Shaking almost too much to stand up, Laine pushed them to the shore beyond the bridge, pulling Mercy with her. “Come, little angel, we have to hurry away...” But she could barely move. She was on her knees, trying to stand. Mercy was on her feet and Laine tried to push up with her one good arm, but fell to her knees. Her only rational thought was, Shit, I’m going to die from a damn bullet to the shoulder. Mercy was crying and Laine was literally crawling. Even if she had to crawl to the break in the fence, she was going to get Mercy out of this compound and as close as possible to the police barricade.
And then she was aware of footfalls, heavy thuds, running toward her. She glanced up to see a man in a dark ball cap and dark shirt with dirt on his face running toward her. He was carrying a gun and she did what came naturally—she pulled Mercy down to the ground and covered her with her body. And there were more sounds of running coming at her.
As she was being lifted off Mercy, Laine struggled and fought, but it only caused her shoulder to scream in pain, matching the screaming that came from her throat. “No! No! Let the child be, leave her alone! No!”
“Easy there, young lady, easy—you’re hurt,” the man said.
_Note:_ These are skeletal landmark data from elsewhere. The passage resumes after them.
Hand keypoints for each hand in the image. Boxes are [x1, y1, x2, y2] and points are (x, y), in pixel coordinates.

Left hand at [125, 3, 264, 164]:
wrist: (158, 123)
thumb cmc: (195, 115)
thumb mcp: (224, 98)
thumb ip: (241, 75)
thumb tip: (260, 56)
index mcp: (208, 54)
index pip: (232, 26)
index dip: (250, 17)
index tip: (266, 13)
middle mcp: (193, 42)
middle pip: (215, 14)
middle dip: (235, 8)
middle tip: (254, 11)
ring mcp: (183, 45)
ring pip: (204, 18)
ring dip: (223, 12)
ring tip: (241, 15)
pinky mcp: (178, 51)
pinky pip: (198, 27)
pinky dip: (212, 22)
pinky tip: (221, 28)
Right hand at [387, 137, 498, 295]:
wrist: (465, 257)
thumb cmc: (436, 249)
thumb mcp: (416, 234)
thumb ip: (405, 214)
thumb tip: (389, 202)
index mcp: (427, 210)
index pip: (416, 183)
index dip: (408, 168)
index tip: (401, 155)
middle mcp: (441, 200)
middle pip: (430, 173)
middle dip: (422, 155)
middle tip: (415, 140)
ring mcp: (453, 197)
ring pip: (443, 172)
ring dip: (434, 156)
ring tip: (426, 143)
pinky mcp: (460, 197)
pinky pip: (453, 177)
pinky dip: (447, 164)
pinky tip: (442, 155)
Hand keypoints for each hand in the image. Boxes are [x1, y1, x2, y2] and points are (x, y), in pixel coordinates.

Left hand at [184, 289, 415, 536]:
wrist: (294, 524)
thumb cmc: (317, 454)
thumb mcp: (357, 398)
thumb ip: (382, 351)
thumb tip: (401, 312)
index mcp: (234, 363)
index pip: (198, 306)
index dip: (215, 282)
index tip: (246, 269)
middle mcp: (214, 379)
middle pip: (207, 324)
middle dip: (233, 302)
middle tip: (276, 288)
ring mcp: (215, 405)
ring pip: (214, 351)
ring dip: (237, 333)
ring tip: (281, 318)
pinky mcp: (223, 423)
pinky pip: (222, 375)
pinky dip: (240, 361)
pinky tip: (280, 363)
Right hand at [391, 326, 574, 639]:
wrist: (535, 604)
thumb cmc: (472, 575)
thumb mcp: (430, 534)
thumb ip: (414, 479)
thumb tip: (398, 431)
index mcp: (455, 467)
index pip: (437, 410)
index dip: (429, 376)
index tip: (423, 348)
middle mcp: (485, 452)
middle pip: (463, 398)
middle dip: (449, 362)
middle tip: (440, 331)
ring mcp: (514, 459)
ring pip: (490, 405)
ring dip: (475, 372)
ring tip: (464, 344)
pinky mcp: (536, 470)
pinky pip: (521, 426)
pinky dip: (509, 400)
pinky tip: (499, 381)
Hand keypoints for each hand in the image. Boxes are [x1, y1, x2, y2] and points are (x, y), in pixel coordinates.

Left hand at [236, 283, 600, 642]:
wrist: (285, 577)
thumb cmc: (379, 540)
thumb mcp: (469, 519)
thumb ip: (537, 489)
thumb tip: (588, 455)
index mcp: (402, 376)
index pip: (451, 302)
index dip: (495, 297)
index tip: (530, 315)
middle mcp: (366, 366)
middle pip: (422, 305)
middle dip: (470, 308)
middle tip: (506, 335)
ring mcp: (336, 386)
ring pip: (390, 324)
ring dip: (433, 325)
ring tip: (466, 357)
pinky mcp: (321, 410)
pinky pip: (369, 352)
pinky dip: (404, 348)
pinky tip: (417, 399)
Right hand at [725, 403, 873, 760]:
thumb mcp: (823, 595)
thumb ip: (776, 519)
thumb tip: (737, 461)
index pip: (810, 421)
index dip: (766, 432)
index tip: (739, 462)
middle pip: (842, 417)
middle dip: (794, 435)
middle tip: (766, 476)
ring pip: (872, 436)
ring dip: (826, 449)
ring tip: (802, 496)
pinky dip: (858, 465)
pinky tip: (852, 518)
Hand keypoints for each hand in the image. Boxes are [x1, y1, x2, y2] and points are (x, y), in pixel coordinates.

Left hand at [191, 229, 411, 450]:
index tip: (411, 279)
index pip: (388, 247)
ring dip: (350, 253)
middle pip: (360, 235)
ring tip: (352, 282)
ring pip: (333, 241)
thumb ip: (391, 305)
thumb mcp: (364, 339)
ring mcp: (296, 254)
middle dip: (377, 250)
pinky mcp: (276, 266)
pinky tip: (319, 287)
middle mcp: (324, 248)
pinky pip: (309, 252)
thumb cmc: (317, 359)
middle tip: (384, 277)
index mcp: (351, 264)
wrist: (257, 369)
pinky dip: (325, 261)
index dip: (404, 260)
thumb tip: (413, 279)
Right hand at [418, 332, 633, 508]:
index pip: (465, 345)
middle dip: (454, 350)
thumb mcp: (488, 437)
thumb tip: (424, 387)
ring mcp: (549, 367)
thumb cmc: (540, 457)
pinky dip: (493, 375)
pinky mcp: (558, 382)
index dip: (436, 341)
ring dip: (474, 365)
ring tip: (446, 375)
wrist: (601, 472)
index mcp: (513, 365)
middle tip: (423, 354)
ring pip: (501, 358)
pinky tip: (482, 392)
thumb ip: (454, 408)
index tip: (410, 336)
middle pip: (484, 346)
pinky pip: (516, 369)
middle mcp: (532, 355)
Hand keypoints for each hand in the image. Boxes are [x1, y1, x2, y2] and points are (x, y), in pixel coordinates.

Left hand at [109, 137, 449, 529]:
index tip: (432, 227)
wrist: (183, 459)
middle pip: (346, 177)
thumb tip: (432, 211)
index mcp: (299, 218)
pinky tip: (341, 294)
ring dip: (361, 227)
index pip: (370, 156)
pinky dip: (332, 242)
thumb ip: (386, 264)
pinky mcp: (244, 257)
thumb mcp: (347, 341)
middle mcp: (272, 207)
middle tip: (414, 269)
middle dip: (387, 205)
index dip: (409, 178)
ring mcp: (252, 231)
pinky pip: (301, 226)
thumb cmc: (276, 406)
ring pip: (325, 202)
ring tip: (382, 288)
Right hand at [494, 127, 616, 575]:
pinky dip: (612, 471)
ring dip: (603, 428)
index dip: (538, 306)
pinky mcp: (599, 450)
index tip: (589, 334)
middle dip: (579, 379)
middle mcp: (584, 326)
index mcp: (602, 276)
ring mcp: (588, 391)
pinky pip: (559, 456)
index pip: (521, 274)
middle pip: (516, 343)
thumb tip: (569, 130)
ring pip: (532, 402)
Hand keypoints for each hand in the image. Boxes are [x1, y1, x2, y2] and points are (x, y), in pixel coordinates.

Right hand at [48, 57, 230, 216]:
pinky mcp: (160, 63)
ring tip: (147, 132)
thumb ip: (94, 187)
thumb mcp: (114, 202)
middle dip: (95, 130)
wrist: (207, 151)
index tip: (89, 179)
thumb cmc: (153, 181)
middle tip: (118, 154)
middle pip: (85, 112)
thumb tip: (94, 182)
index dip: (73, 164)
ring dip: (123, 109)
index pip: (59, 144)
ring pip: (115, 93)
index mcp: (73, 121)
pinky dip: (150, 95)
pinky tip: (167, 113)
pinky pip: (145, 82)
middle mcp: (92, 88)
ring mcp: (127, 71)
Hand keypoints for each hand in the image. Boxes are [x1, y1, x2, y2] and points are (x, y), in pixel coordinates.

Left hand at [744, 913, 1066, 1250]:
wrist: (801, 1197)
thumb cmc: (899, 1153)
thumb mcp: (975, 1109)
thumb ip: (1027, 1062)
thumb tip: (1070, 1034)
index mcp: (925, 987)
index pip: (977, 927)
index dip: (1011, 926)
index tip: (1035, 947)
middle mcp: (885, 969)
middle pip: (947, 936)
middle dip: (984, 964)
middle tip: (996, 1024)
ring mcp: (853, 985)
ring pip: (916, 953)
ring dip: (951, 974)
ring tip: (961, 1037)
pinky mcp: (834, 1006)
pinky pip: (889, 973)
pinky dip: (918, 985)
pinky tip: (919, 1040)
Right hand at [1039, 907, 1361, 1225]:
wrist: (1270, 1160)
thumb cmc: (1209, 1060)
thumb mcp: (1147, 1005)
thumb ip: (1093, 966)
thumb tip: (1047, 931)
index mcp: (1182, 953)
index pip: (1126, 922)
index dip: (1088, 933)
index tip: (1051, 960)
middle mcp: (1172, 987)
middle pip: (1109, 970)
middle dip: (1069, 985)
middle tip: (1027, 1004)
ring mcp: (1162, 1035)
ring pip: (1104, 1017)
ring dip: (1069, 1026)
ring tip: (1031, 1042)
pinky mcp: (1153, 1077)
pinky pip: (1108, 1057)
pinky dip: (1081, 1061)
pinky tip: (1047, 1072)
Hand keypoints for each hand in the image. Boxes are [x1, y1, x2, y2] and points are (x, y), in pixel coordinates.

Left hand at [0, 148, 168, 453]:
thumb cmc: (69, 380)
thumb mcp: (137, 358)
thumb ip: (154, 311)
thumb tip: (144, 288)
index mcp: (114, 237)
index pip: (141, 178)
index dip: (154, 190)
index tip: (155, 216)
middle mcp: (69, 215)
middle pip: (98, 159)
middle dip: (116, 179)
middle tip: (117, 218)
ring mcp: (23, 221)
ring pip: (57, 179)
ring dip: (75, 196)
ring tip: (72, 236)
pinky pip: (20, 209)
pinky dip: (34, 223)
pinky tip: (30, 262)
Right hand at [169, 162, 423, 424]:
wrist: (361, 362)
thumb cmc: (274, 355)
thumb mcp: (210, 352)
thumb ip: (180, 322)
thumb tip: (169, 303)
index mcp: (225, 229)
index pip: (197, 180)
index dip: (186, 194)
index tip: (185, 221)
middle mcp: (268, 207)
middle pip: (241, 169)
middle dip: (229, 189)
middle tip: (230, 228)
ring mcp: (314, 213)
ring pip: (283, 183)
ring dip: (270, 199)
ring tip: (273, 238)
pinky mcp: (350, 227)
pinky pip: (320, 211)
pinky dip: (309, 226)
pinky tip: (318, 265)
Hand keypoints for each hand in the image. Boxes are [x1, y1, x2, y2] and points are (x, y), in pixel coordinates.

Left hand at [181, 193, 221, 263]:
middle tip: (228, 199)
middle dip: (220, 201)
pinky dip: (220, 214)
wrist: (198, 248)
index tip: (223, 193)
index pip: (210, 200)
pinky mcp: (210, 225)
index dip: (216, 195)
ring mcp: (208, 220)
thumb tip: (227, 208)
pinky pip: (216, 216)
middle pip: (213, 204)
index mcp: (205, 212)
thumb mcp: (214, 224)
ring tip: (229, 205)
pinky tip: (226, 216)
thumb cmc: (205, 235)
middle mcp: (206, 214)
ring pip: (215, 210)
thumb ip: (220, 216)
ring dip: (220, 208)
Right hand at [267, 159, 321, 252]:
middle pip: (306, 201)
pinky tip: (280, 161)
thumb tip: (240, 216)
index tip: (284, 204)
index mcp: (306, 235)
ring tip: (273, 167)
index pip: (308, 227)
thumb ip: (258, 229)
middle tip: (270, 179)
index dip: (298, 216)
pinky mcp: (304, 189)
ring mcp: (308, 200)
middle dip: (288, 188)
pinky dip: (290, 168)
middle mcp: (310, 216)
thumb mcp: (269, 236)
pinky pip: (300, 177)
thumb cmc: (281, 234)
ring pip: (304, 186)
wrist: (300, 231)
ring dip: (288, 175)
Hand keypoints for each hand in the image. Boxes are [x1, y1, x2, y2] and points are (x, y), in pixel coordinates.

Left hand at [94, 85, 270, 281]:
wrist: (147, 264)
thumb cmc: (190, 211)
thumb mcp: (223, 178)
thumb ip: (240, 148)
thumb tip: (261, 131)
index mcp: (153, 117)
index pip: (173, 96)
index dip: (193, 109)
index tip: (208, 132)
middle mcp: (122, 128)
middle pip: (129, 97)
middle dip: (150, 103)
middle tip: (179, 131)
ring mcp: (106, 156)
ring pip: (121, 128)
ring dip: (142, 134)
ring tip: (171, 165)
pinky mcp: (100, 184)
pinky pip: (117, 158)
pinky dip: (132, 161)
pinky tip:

And then a woman’s voice cried, “Mercy!”
“Mama!”
Laine looked up through blurry vision and saw Devon standing over her. And then she passed out.
* * *
“We better move out of here fast,” Rawley said. “I don’t know what threat we got in here, so best slink around the back side of that house up there. One thing is for sure—we’re gonna have us one big goddamn fire here pretty soon. We have to go out the fence and through the woods and to the road, see if we can meet up with that nice copper again.” He pulled a large handheld bolt cutter off his belt and handed it to Cooper. “Stay to the shadows, Coop. Get us the hell out of here. This here girl is hurt.”